11. An apparatus comprising:

a memory bus on a host system;

a plurality of memory elements on a circuit, said plurality of memory elements communicatively coupled with the memory bus;

a processing element on the circuit communicatively coupled with the plurality of memory element and the memory bus, said processing element to

monitor signals on the memory bus;

detect a first sequence of signals; and

switch control of the plurality of memory elements to the circuit.

12. The apparatus of claim 11 further comprising said processing element to detect a second sequence of signals; and switch control of the plurality of memory elements to the host system.

13. The apparatus of claim 12 wherein error correcting codes are switched off prior to switching control of the plurality of memory element to the host system.

14. The apparatus of claim 11 wherein the processing element is at least one of a field programmable gate array, and a processor.

15. The apparatus of claim 11 wherein the processing element to monitor signals on the memory bus comprises the processing element to monitor control, address, and data signals on the host system.

16. The apparatus of claim 11 wherein the processing element to detect a first sequence of signals comprises the processing element to detect at least one write signal to a particular memory element on the circuit.

17. The apparatus of claim 11 wherein the processing element to detect a first sequence of signals comprises the processing element to detect at least one read signal to a particular memory element on the circuit.

18. The apparatus of claim 11 wherein the processing element to switch control of the plurality of memory element to the circuit comprises the processing element reading from or writing to the plurality of memory elements.

19. The apparatus of claim 12 wherein the processing element to switch control of the plurality of memory elements to the circuit comprises a processor on the host system reading from or writing to the plurality of memory elements.

20. An article of manufacture comprising:

a machine-accessible medium including instructions that, when executed by a machine, causes the machine to perform operations comprising

monitoring signals on the memory bus;

detecting a first sequence of signals; and switching control of the at least one memory element to the circuit.

21. The article of manufacture as in claim 20, further comprising instructions for detecting a second sequence of signals; and

switching control of the at least one memory element to the host system.

22. The article of manufacture as in claim 21, further comprising instructions for switching of error correcting codes prior to switching control of the at least one memory element to the host system.

23. The article of manufacture as in claim 20, wherein said instructions for initializing a circuit having at least one memory element coupled to a memory bus on a host system comprises further instructions for detecting a sequence of writes to memory locations on the circuit.

24. The article of manufacture as in claim 23, wherein said instructions for detecting a sequence of writes include further instructions for writing to random memory locations on a circuit.

25. The article of manufacture as in claim 20, wherein said instructions for monitoring signals on the memory bus comprises further instructions for the circuit monitoring control, address, and data signals on the host system.

26. The article of manufacture as in claim 20, wherein said instructions for detecting a first sequence of signals comprises further instructions for detecting at least one write signal to a particular memory location on the circuit.

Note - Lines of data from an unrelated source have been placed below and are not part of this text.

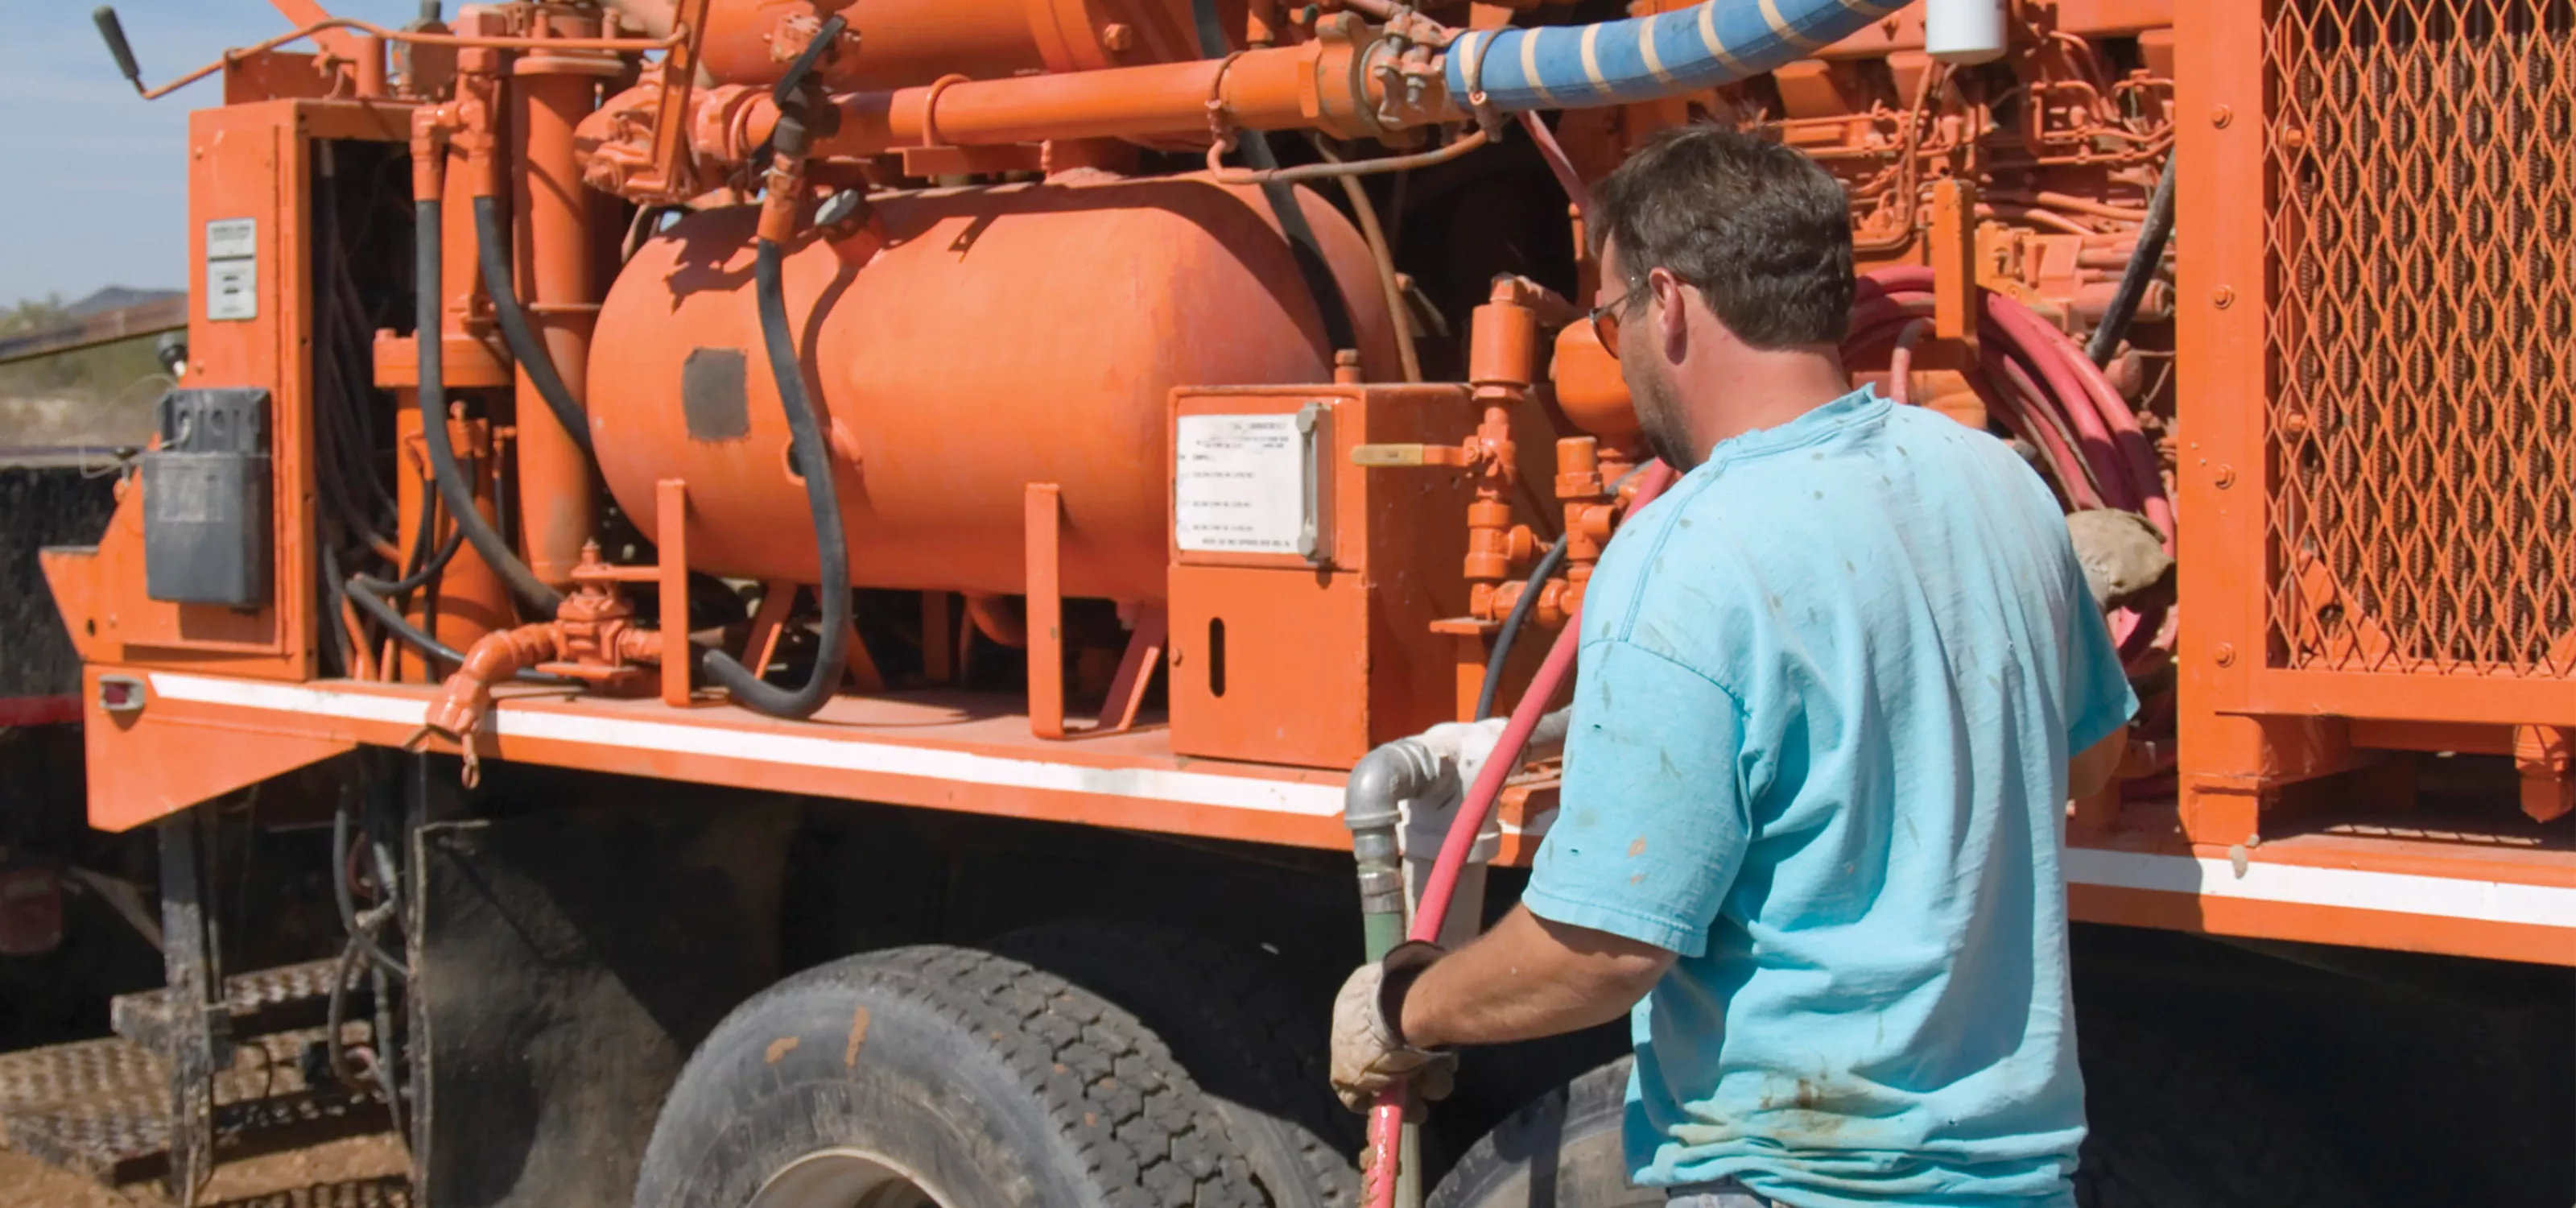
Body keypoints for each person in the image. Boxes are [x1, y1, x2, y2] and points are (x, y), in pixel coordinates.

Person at [1327, 126, 2136, 1208]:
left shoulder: (1689, 553)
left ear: (1667, 303)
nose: (1614, 346)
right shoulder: (1997, 485)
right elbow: (2088, 769)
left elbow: (1605, 948)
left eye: (1608, 314)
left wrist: (1404, 1008)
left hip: (1795, 1180)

27. The article of manufacture as in claim 20, wherein said instructions for detecting a first sequence of signals comprises further instructions for detecting at least one read signal from a particular memory location on the circuit.

28. The article of manufacture as in claim 20, wherein said instructions for switching control of the memory bus to the circuit comprises further instructions for a processing element in the circuit reading from or writing to the memory in the circuit.

29. The article of manufacture as in claim 21, wherein said instructions for switching control of the at least one memory element to the host system comprises further instructions for a processor on the host system reading from or writing to the at least one memory element.